Liddell is an amiable, likeable guy…. yeah, we generally get that impression from interviews & the like. He’s dedicated, has a strong work ethic, yadda, yadda…. well, he managed to attain the status of UFC champion, so that’s pretty much a given. His list of knock-out wins is something of a who’s who- Couture, Randleman, Belfort, Sobral, Ortiz- a grain of knowledge that anyone willing to part with actual cash for this piece is going to be equipped with beforehand. Are we imparted with any new information whatsoever? Well, apparently Liddell has a degree in accountancy- I never knew that.
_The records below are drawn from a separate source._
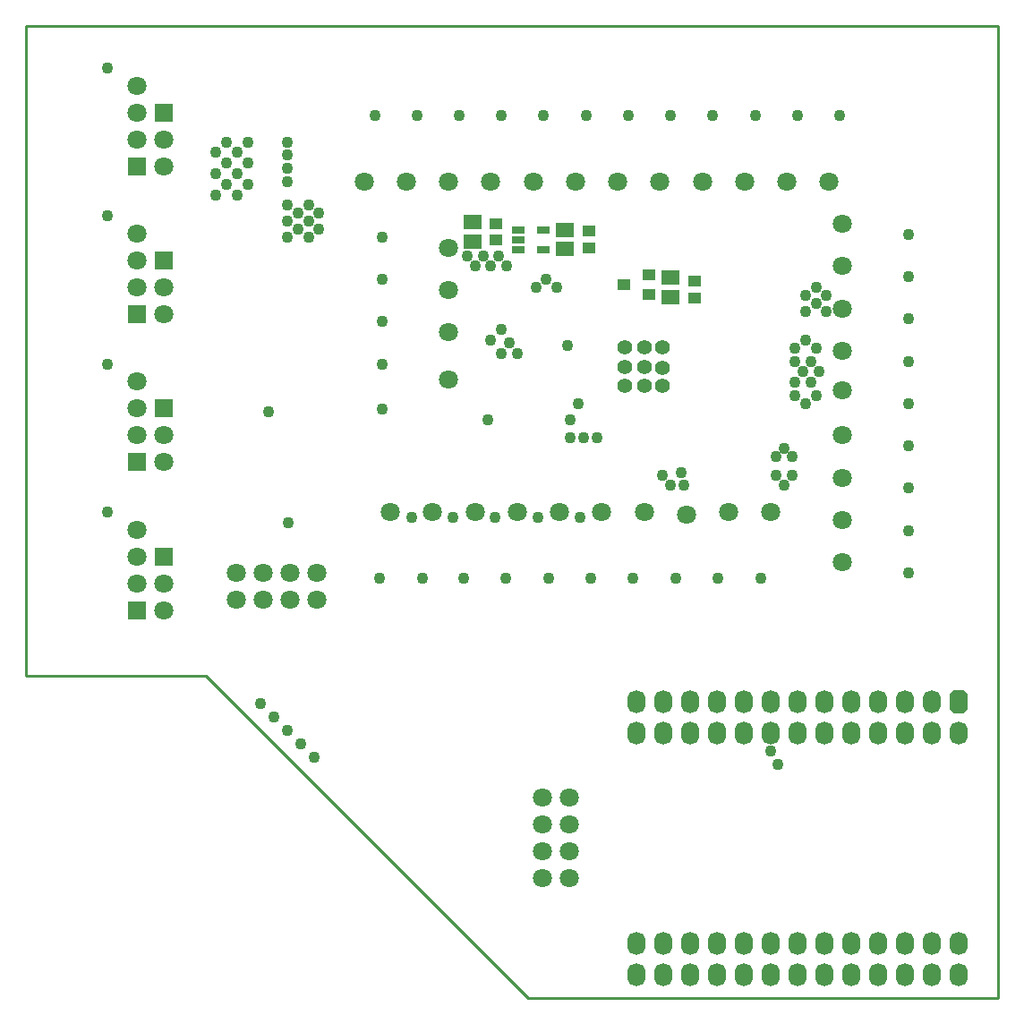
<source format=gbs>
G04*
G04 #@! TF.GenerationSoftware,Altium Limited,Altium Designer,19.1.8 (144)*
G04*
G04 Layer_Color=16711935*
%FSLAX24Y24*%
%MOIN*%
G70*
G01*
G75*
%ADD11C,0.0100*%
%ADD46R,0.0651X0.0533*%
%ADD47R,0.0474X0.0434*%
%ADD60R,0.0474X0.0395*%
%ADD62C,0.0710*%
G04:AMPARAMS|DCode=63|XSize=67.1mil|YSize=86.7mil|CornerRadius=33.5mil|HoleSize=0mil|Usage=FLASHONLY|Rotation=0.000|XOffset=0mil|YOffset=0mil|HoleType=Round|Shape=RoundedRectangle|*
%AMROUNDEDRECTD63*
21,1,0.0671,0.0197,0,0,0.0*
21,1,0.0000,0.0867,0,0,0.0*
1,1,0.0671,0.0000,-0.0098*
1,1,0.0671,0.0000,-0.0098*
1,1,0.0671,0.0000,0.0098*
1,1,0.0671,0.0000,0.0098*
%
%ADD63ROUNDEDRECTD63*%
G04:AMPARAMS|DCode=64|XSize=67.1mil|YSize=86.7mil|CornerRadius=0mil|HoleSize=0mil|Usage=FLASHONLY|Rotation=180.000|XOffset=0mil|YOffset=0mil|HoleType=Round|Shape=Octagon|*
%AMOCTAGOND64*
4,1,8,0.0168,-0.0434,-0.0168,-0.0434,-0.0335,-0.0266,-0.0335,0.0266,-0.0168,0.0434,0.0168,0.0434,0.0335,0.0266,0.0335,-0.0266,0.0168,-0.0434,0.0*
%
%ADD64OCTAGOND64*%

%ADD65O,0.0671X0.0867*%
%ADD66R,0.0671X0.0671*%
%ADD67C,0.0430*%
%ADD85R,0.0513X0.0316*%
%ADD86C,0.0552*%
D11*
X0Y36220D02*
X36220D01*
X-0Y12008D02*
X0Y36220D01*
X36220Y0D02*
X36220Y36220D01*
X-0Y12008D02*
X6705Y12008D01*
X18713Y-0D02*
X36220Y0D01*
X6705Y12008D02*
X18713Y-0D01*
D46*
X16634Y28189D02*
D03*
Y28898D02*
D03*
X20079Y28602D02*
D03*
Y27894D02*
D03*
X24016Y26831D02*
D03*
Y26122D02*
D03*
D47*
X17520Y28228D02*
D03*
Y28858D02*
D03*
X20965Y28563D02*
D03*
Y27933D02*
D03*
X24902Y26063D02*
D03*
Y26693D02*
D03*
D60*
X22264Y26575D02*
D03*
X23209Y26201D02*
D03*
Y26949D02*
D03*
D62*
X19250Y5463D02*
D03*
X8850Y14850D02*
D03*
X4134Y28476D02*
D03*
X23031Y18110D02*
D03*
X4134Y32988D02*
D03*
Y31988D02*
D03*
Y27476D02*
D03*
Y26476D02*
D03*
Y16453D02*
D03*
Y15453D02*
D03*
Y21965D02*
D03*
Y20965D02*
D03*
X5134Y30988D02*
D03*
Y31988D02*
D03*
Y25476D02*
D03*
Y26476D02*
D03*
Y14453D02*
D03*
Y15453D02*
D03*
Y19965D02*
D03*
Y20965D02*
D03*
X4134Y33988D02*
D03*
Y17453D02*
D03*
Y22965D02*
D03*
X9850Y14850D02*
D03*
X20250Y6463D02*
D03*
Y7463D02*
D03*
X10850Y14850D02*
D03*
X19250Y6463D02*
D03*
X9850Y15850D02*
D03*
X19250Y7463D02*
D03*
X10850Y15850D02*
D03*
X8850D02*
D03*
X20250Y5463D02*
D03*
X7850Y14850D02*
D03*
X20250Y4463D02*
D03*
X19250D02*
D03*
X7850Y15850D02*
D03*
X15748Y27953D02*
D03*
Y26378D02*
D03*
Y24803D02*
D03*
X15748Y23031D02*
D03*
X13583Y18110D02*
D03*
X15157D02*
D03*
X16732D02*
D03*
X18307D02*
D03*
X19882D02*
D03*
X21457D02*
D03*
X24606Y18012D02*
D03*
X26181Y18110D02*
D03*
X27756D02*
D03*
X30413Y16240D02*
D03*
Y17815D02*
D03*
Y19390D02*
D03*
Y20965D02*
D03*
X30413Y22638D02*
D03*
X30413Y24114D02*
D03*
Y25689D02*
D03*
Y27264D02*
D03*
Y28839D02*
D03*
X29921Y30413D02*
D03*
X28346D02*
D03*
X26772D02*
D03*
X25197D02*
D03*
X23622D02*
D03*
X22047D02*
D03*
X20472D02*
D03*
X18898D02*
D03*
X17323D02*
D03*
X15748D02*
D03*
X14173D02*
D03*
X12598D02*
D03*
D63*
X22750Y884D02*
D03*
Y2041D02*
D03*
X23750Y884D02*
D03*
Y2041D02*
D03*
X24750Y884D02*
D03*
Y2041D02*
D03*
X25750Y884D02*
D03*
Y2041D02*
D03*
X26750Y884D02*
D03*
Y2041D02*
D03*
X27750Y884D02*
D03*
Y2041D02*
D03*
X28750Y884D02*
D03*
Y2041D02*
D03*
X29750Y884D02*
D03*
Y2041D02*
D03*
X30750Y884D02*
D03*
Y2041D02*
D03*
X31750Y884D02*
D03*
Y2041D02*
D03*
X32750Y884D02*
D03*
Y2041D02*
D03*
X33750Y884D02*
D03*
Y2041D02*
D03*
X34750Y884D02*
D03*
Y2041D02*
D03*
X22750Y9884D02*
D03*
Y11041D02*
D03*
X23750Y9884D02*
D03*
Y11041D02*
D03*
X24750Y9884D02*
D03*
Y11041D02*
D03*
X25750Y9884D02*
D03*
Y11041D02*
D03*
X26750Y9884D02*
D03*
Y11041D02*
D03*
X27750Y9884D02*
D03*
Y11041D02*
D03*
X28750Y9884D02*
D03*
Y11041D02*
D03*
X29750Y9884D02*
D03*
Y11041D02*
D03*
X30750Y9884D02*
D03*
Y11041D02*
D03*
X31750Y9884D02*
D03*
Y11041D02*
D03*
X32750Y9884D02*
D03*
Y11041D02*
D03*
D64*
X34750D02*
D03*
D65*
Y9884D02*
D03*
X33750Y11041D02*
D03*
Y9884D02*
D03*
D66*
X4134Y30988D02*
D03*
Y25476D02*
D03*
Y14453D02*
D03*
Y19965D02*
D03*
X5134Y32988D02*
D03*
Y27476D02*
D03*
Y16453D02*
D03*
Y21965D02*
D03*
D67*
X10750Y8963D02*
D03*
X10250Y9463D02*
D03*
X9250Y10463D02*
D03*
X9750Y9963D02*
D03*
X8750Y10963D02*
D03*
X9769Y17692D02*
D03*
X28237Y20484D02*
D03*
X7087Y31496D02*
D03*
Y29921D02*
D03*
Y30709D02*
D03*
X8268Y31102D02*
D03*
X7874Y31496D02*
D03*
X7480Y31890D02*
D03*
X8268D02*
D03*
X7480Y30315D02*
D03*
X28000Y8713D02*
D03*
X27750Y9213D02*
D03*
X17224Y21555D02*
D03*
X7480Y31102D02*
D03*
X7874Y30709D02*
D03*
Y29921D02*
D03*
X8268Y30315D02*
D03*
X9744Y31890D02*
D03*
Y31398D02*
D03*
Y30906D02*
D03*
Y30413D02*
D03*
X3051Y18110D02*
D03*
Y23622D02*
D03*
Y29134D02*
D03*
Y34646D02*
D03*
X17717Y24902D02*
D03*
X20177Y24311D02*
D03*
X17323Y24508D02*
D03*
X9055Y21850D02*
D03*
X13287Y21949D02*
D03*
Y28346D02*
D03*
Y26772D02*
D03*
Y25197D02*
D03*
Y23622D02*
D03*
X17323Y27264D02*
D03*
X17618Y27657D02*
D03*
X12992Y32874D02*
D03*
X14567D02*
D03*
X16142D02*
D03*
X17717D02*
D03*
X19291D02*
D03*
X20866D02*
D03*
X22441D02*
D03*
X24016D02*
D03*
X25591D02*
D03*
X27165D02*
D03*
X28740D02*
D03*
X30315D02*
D03*
X32874Y28445D02*
D03*
Y26870D02*
D03*
Y25295D02*
D03*
Y23720D02*
D03*
Y22146D02*
D03*
Y20571D02*
D03*
Y18996D02*
D03*
Y15846D02*
D03*
Y17421D02*
D03*
X27362Y15650D02*
D03*
X25787D02*
D03*
X24213D02*
D03*
X22608D02*
D03*
X21033D02*
D03*
X19459D02*
D03*
X17884D02*
D03*
X16309D02*
D03*
X13189D02*
D03*
X14764D02*
D03*
X17028Y27657D02*
D03*
X16732Y27264D02*
D03*
X16437Y27657D02*
D03*
X17913Y27264D02*
D03*
X10925Y29232D02*
D03*
Y28642D02*
D03*
X10531Y28346D02*
D03*
X10138Y28642D02*
D03*
X10531Y28937D02*
D03*
Y29528D02*
D03*
X10138Y29232D02*
D03*
X9744Y28346D02*
D03*
Y28937D02*
D03*
Y29528D02*
D03*
X19783Y26476D02*
D03*
X18996D02*
D03*
X19390Y26772D02*
D03*
X18012Y24409D02*
D03*
X17717Y24016D02*
D03*
X18307D02*
D03*
X20276Y21555D02*
D03*
X20571Y22146D02*
D03*
X20276Y20866D02*
D03*
X21260D02*
D03*
X14370Y17913D02*
D03*
X15915D02*
D03*
X17490D02*
D03*
X19065D02*
D03*
X20640D02*
D03*
X20768Y20866D02*
D03*
X29035Y26181D02*
D03*
X29429Y26476D02*
D03*
X29823Y26181D02*
D03*
Y25591D02*
D03*
X29035D02*
D03*
X29429Y25886D02*
D03*
X28642Y22441D02*
D03*
X29429D02*
D03*
X29035Y22146D02*
D03*
X28642Y24213D02*
D03*
X29035Y24508D02*
D03*
X29429Y24213D02*
D03*
X29232Y22933D02*
D03*
Y23720D02*
D03*
X28937Y23327D02*
D03*
X28642Y22933D02*
D03*
Y23720D02*
D03*
X29528Y23327D02*
D03*
X27953Y19488D02*
D03*
X28248Y19094D02*
D03*
X28543Y19488D02*
D03*
X27953Y20177D02*
D03*
X28543D02*
D03*
X24409Y19587D02*
D03*
X24508Y19094D02*
D03*
X23720Y19488D02*
D03*
X24016Y19094D02*
D03*
D85*
X19272Y28622D02*
D03*
Y27874D02*
D03*
X18327Y28622D02*
D03*
Y27874D02*
D03*
Y28248D02*
D03*
D86*
X23031Y23524D02*
D03*
X22323Y22815D02*
D03*
X23031D02*
D03*
X23701D02*
D03*
Y23484D02*
D03*
Y24232D02*
D03*
X23031D02*
D03*
X22323D02*
D03*
Y23524D02*
D03*
M02*

</source>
After this, I’m struggling…
The narrative wheels out any & every cliché you’d care to name. The childhood chapter? Check. Glowing appraisals from family, mentors, employers & contemporaries? Check. Schmaltzy sentimentalism at the point in the timeline where the hero attains his lifelong goal? Cheick F***ing Kongo. A brief snippet of unusual San Luis Abispo training ground “The Pit” gets the intrigue levels going, but neither the facility nor Chuck’s training regimen is unveiled in anything that begins to even loosely resemble depth, which is a huge letdown, as this might’ve gone a way to saving the piece. Indeed, the coverage/explanation of Liddell’s journey to the Octagon is staggeringly pathetic: he was a good high school athlete, he approached his current day trainer with a view to getting started in martial arts, decided he wanted to pursue fighting as a career, his mother said “Go for it”, he made his UFC debut…. that’s it! Staggering sapience & detail, I’m sure you’ll agree. The biggest notables of the bio are simply thus: the mild amusement caused by Liddell’s family constantly referring to him as “Charlie”, and the resounding burial of Tito Ortiz by all & sundry (regarding the 2002/3 shenanigans, where the perceived wisdom was that then-Light Heavyweight champion Ortiz was “ducking” Liddell). Oh, and the soundtrack isn’t too shabby, either.
It was up to the extras to save the set, then. Ooops….. there aren’t any. I’m not kidding; no championship win in it’s entirety (nor any single full outing from his lengthy career), no significant pre or post fight press conference footage, no featurette on warm-up rituals or similar, not so much as a poxy video montage of knockouts. No siree, it’s the main feature, and that’s your lot. Unbelievable.
The UFC may well be murdering WWE in the Pay Per View buyrate department, but the braintrust at Zuffa could certainly do with giving Titan’s commercial department a bell for a few pointers. I’d wager that even the staunchest Chuck Liddell uber-fan will watch this once before leaving it to gather dust forevermore. “Ultimate Iceman” is a catastrophic waste of an opportunity. Avoid like an invitation from Mirko Cro Cop to “step outside”.